Document section =>
Myanmar Fisheries Federation (MFF) is attempting to grow fishery export regardless of the COVID-19 disruption on maritime trade, closure of land borders and fuel oil price instability. Chinese market constitutes about 65 per cent of Myanmar’s fishery exports. The federation is making concerted efforts to achieve the target recorded last year, MFF stated. Despite the open season of offshore fishing, Myanmar’s fishery export industry is facing a series of challenges such as fuel oil price instability, the surge in container shipping rate, the closure of border posts, disruption of maritime trade and the COVID-19 negative impacts.
Consequently, it will harm the export sector somehow in thelong term. The fishing industry is experiencing the oil price hike. A 40-feet container costs US$1,400- US$5,000. As a result of this, some businesses are likely to be suspended. The trade route is required to return to normalcy in order to facilitate the trade. If the border post resumes the trade activity, the trade will go smoothly. The closure of the border posts is triggered by the COVID- 19 threats. The cross-border between Myanmar and Bangladesh is still open for trade.

Data for review =>
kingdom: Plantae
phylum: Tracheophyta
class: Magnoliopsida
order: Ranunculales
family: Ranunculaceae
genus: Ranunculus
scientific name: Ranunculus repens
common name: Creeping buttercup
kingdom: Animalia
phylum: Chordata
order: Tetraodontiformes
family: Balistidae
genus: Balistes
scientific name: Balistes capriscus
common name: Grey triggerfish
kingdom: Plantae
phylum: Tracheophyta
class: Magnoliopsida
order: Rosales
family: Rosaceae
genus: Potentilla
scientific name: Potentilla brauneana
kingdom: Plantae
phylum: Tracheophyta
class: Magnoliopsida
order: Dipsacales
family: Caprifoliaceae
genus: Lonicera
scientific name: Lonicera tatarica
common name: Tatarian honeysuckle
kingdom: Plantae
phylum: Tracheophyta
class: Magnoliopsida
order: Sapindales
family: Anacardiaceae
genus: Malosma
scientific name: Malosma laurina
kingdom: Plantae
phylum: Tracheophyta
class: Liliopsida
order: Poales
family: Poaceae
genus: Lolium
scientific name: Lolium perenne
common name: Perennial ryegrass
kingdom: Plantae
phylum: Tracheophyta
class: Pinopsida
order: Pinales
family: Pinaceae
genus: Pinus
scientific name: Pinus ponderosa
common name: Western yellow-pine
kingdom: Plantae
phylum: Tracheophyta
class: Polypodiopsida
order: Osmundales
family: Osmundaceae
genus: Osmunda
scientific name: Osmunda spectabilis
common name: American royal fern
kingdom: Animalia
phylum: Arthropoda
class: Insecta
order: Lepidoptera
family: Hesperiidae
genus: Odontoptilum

Questions to answer =>
1. Translate this sentence from the article on Myanmar's fishery exports into Spanish: "Chinese market constitutes about 65 per cent of Myanmar's fishery exports."
2. Reproduce the part of the article on Myanmar's fishery exports that opens with the words containing "Myanmar Fisheries Federation" and closes with "COVID-19 negative impacts.".
3. Write the next part of the article on Myanmar's fishery exports, picking up after its final sentence.
The rows have no connection to the article on Myanmar's fishery exports.

Answers per task =>
1. El mercado chino constituye alrededor del 65 por ciento de las exportaciones pesqueras de Myanmar.

2.
Myanmar Fisheries Federation (MFF) is attempting to grow fishery export regardless of the COVID-19 disruption on maritime trade, closure of land borders and fuel oil price instability. Chinese market constitutes about 65 per cent of Myanmar’s fishery exports. The federation is making concerted efforts to achieve the target recorded last year, MFF stated. Despite the open season of offshore fishing, Myanmar’s fishery export industry is facing a series of challenges such as fuel oil price instability, the surge in container shipping rate, the closure of border posts, disruption of maritime trade and the COVID-19 negative impacts.

3.
The federation is planning to export fishery products to Bangladesh. Myanma Port Authority is also ensuring smooth freight flow with non-stop operation. The federation is attempting to tackle these fishery export hurdles, said Dr Toe Nanda Tin, senior vice-president of MFF. The marketable fish products, especially fish, shrimp, eel and crab from Taninthayi and Ayeyawady regions and Rakhine State are primarily exported to foreign markets. The federation is turning to the Bangladesh market with export potentials. MFF is working together with the stockholders in the supply chain to have sustainable export growth.